Question

Select the correct option(s) regarding $PMeF_2Cl_2$.(-Me is -$CH_3$)

• A. P-Cl bond length is longer than P-F bond length.
• B. Both fluorine atoms occupy axial position.
• C. P-Me bond has more s-character than P-Cl bond.
• D. Both chlorine atoms occupy axial position.

Answer 1

Answer: (A), (B), (C)

(A), (B), (C)

Answer 2

The molecule is $PMeF_2Cl_2$. Phosphorus is the central atom, bonded to one methyl group (-Me), two fluorine atoms (F), and two chlorine atoms (Cl). The total number of ligands is 5, so the electron geometry around phosphorus is trigonal bipyramidal.

In a trigonal bipyramidal geometry, there are two axial positions and three equatorial positions.
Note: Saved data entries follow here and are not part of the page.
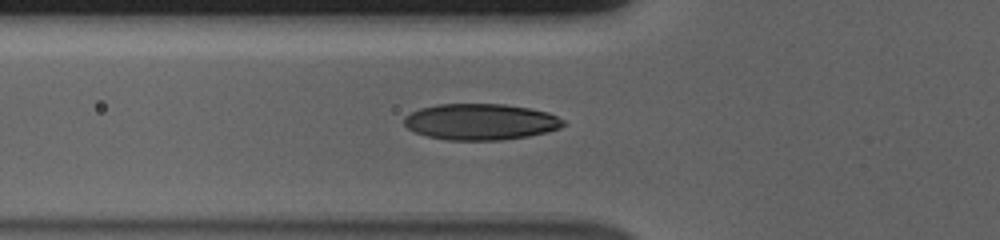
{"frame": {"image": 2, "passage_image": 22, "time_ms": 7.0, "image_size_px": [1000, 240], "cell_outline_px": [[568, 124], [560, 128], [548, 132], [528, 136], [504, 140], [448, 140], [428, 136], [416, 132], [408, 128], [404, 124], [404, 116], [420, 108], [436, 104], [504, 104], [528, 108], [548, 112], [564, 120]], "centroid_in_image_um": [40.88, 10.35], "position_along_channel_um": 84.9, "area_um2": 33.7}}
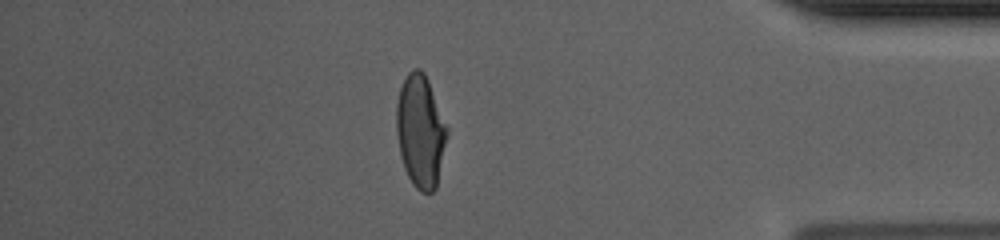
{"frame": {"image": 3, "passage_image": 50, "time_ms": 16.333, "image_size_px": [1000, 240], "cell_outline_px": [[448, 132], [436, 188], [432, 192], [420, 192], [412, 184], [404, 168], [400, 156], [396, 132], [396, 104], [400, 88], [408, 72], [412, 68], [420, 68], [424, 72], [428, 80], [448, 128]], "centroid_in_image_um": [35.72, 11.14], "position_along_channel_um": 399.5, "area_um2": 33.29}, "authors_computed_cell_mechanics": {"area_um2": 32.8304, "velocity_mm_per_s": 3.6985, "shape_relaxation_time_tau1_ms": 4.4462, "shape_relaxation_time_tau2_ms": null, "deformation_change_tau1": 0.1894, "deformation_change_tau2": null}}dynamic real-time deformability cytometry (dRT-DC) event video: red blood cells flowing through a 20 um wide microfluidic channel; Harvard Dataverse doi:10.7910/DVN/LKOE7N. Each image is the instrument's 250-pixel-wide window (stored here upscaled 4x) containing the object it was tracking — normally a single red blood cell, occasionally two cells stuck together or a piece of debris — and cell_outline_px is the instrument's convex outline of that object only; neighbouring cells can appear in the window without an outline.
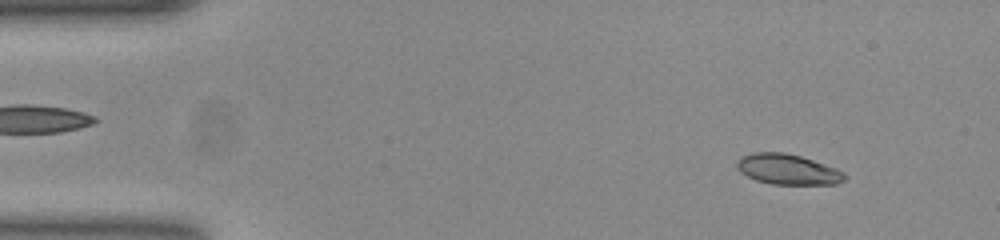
{"species": "common noctule bat (a hibernating species)", "species_latin": "Nyctalus noctula", "temperature_condition": "room temperature", "stored_images_in_passage": 48, "camera_frame_rate_fps": 3000, "um_per_image_px": 0.085, "animal": {"sex": "female", "body_mass_g": 23.0, "forearm_length_mm": 53.4}, "frame": {"image": 1, "passage_image": 1, "time_ms": 0.0, "image_size_px": [1000, 240], "cell_outline_px": [[848, 176], [844, 180], [836, 184], [772, 184], [756, 180], [740, 172], [736, 168], [736, 164], [744, 156], [752, 152], [784, 152], [800, 156], [836, 168], [844, 172]], "centroid_in_image_um": [66.98, 14.4], "position_along_channel_um": 18.0, "area_um2": 18.96}}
According to Bent's Rule and the concept of apicophilicity, more electronegative substituents prefer to occupy axial positions, while less electronegative substituents, bulky groups, and groups that donate electron density into the bonding region (like groups forming bonds with more s-character) prefer equatorial positions. The order of apicophilicity (tendency to occupy axial positions) is generally F > Cl > Br > I > CN > OR > OAr > NR2 > NAr2 > Me > Ph > H.
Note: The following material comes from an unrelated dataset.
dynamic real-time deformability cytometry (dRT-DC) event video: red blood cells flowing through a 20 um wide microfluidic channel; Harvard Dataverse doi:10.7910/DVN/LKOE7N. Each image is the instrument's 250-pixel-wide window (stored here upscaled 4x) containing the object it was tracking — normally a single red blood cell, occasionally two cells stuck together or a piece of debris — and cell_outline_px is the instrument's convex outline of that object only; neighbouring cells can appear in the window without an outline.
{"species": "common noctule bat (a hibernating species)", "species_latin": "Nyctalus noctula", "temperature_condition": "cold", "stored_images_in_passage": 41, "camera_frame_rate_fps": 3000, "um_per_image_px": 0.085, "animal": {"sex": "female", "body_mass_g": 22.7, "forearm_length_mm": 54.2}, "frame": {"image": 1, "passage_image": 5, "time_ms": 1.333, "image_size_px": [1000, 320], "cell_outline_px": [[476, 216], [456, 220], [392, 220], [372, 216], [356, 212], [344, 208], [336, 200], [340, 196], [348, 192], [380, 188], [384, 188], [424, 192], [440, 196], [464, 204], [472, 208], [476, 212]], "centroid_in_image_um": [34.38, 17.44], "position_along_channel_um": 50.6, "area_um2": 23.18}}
In $PMeF_2Cl_2$, the ligands are F, Cl, and Me.
Electronegativity order: F > Cl > C (in Me).
Apicophilicity order: F > Cl > Me.

We have two axial positions and three equatorial positions.
The two most apicophilic ligands are the two F atoms. They will preferentially occupy the two axial positions.
The remaining ligands are the two Cl atoms and the one Me group. These will occupy the three equatorial positions.
So, the structure of $PMeF_2Cl_2$ has the two fluorine atoms in axial positions, and the two chlorine atoms and the methyl group in equatorial positions.
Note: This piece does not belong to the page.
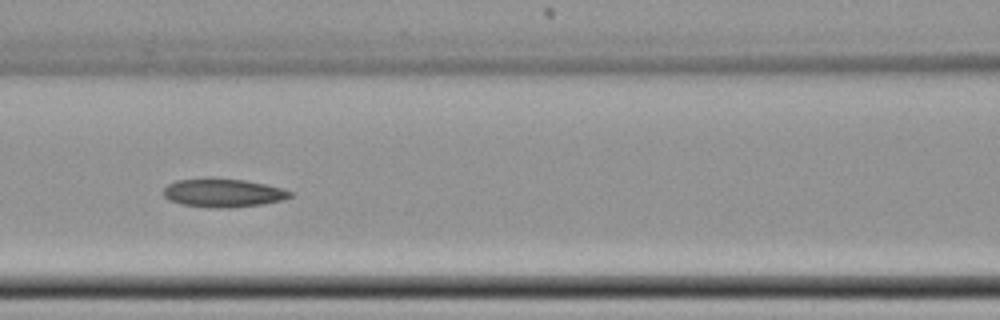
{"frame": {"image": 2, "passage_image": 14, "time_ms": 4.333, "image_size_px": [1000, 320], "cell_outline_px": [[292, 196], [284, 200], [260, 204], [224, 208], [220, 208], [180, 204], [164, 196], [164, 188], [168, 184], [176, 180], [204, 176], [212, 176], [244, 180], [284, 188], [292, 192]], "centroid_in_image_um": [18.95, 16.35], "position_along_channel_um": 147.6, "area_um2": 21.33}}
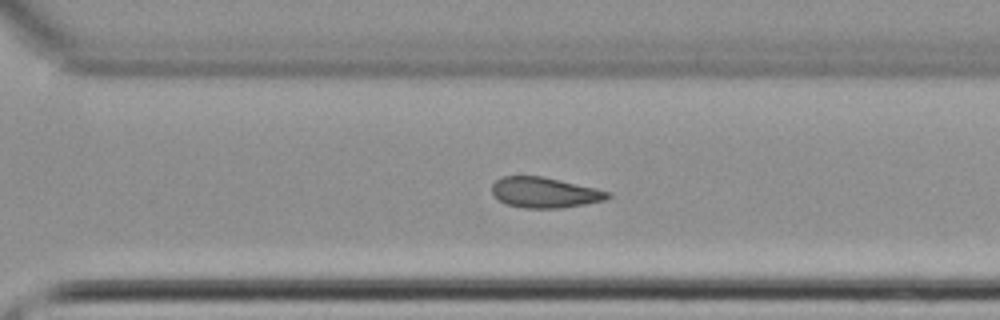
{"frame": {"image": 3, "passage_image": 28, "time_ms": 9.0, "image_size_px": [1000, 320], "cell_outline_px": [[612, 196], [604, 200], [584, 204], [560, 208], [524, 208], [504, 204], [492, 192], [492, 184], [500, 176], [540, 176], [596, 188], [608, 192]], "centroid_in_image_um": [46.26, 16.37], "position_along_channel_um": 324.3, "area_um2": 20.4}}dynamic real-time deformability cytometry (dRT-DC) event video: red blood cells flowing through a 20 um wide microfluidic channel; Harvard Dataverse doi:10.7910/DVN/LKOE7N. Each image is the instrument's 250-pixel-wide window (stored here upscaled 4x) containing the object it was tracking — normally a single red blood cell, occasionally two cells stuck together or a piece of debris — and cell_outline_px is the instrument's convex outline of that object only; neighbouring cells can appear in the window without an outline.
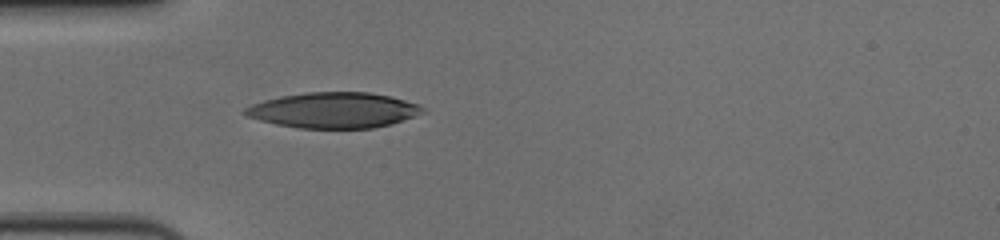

Let's evaluate the given options based on this structure:

(A) P-Cl bond length is longer than P-F bond length.
The P-Cl bonds are equatorial, and the P-F bonds are axial.
In a trigonal bipyramid, axial bonds are generally longer than equatorial bonds due to increased p-character in the hybrid orbitals forming the axial bonds and increased repulsion from equatorial ligands. So, P-F (axial) bond length is expected to be longer than P-F (equatorial) bond length, and P-Cl (axial) bond length is expected to be longer than P-Cl (equatorial) bond length.
However, we are comparing P-Cl bond length with P-F bond length. The intrinsic single bond lengths are approximately P-F ~ 156 pm and P-Cl ~ 204 pm. The difference in bond length due to axial vs equatorial position is typically smaller than the difference due to the identity of the bonded atoms.
For example, in $PCl_5$, P-Cl (axial) ~ 214 pm, P-Cl (equatorial) ~ 202 pm. In $PF_5$, P-F (axial) ~ 158 pm, P-F (equatorial) ~ 153 pm.
In $PMeF_2Cl_2$, we have P-F (axial) and P-Cl (equatorial).
Based on typical values, P-F (axial) ~ 158 pm and P-Cl (equatorial) ~ 202 pm.
Comparing these values, P-Cl bond length (~202 pm) is significantly longer than P-F bond length (~158 pm).
Therefore, option (A) is correct.

(B) Both fluorine atoms occupy axial position.
This is consistent with our structural prediction based on apicophilicity and Bent's rule. Fluorine is the most electronegative and most apicophilic ligand among F, Cl, and Me, and thus prefers the axial positions.
Therefore, option (B) is correct.

(C) P-Me bond has more s-character than P-Cl bond.
Both the P-Me bond and the P-Cl bonds are in the equatorial plane. The equatorial bonds are formed using hybrid orbitals with more s-character than the axial bonds.
According to Bent's Rule, hybrid orbitals with more s-character are directed towards less electronegative substituents.
In the equatorial plane, the ligands are Me and Cl. Electronegativity: Cl > C (in Me).
The P-Me bond is formed with the less electronegative methyl group, and the P-Cl bonds are formed with the more electronegative chlorine atoms.
Therefore, the hybrid orbital used by phosphorus to form the P-Me bond will have more s-character than the hybrid orbitals used to form the P-Cl bonds in the equatorial plane.
Thus, option (C) is correct.

(D) Both chlorine atoms occupy axial position.
This contradicts our structural prediction where both F atoms occupy axial positions because F is more apicophilic than Cl. The Cl atoms occupy equatorial positions.
Therefore, option (D) is incorrect.

Based on the analysis, options (A), (B), and (C) are correct.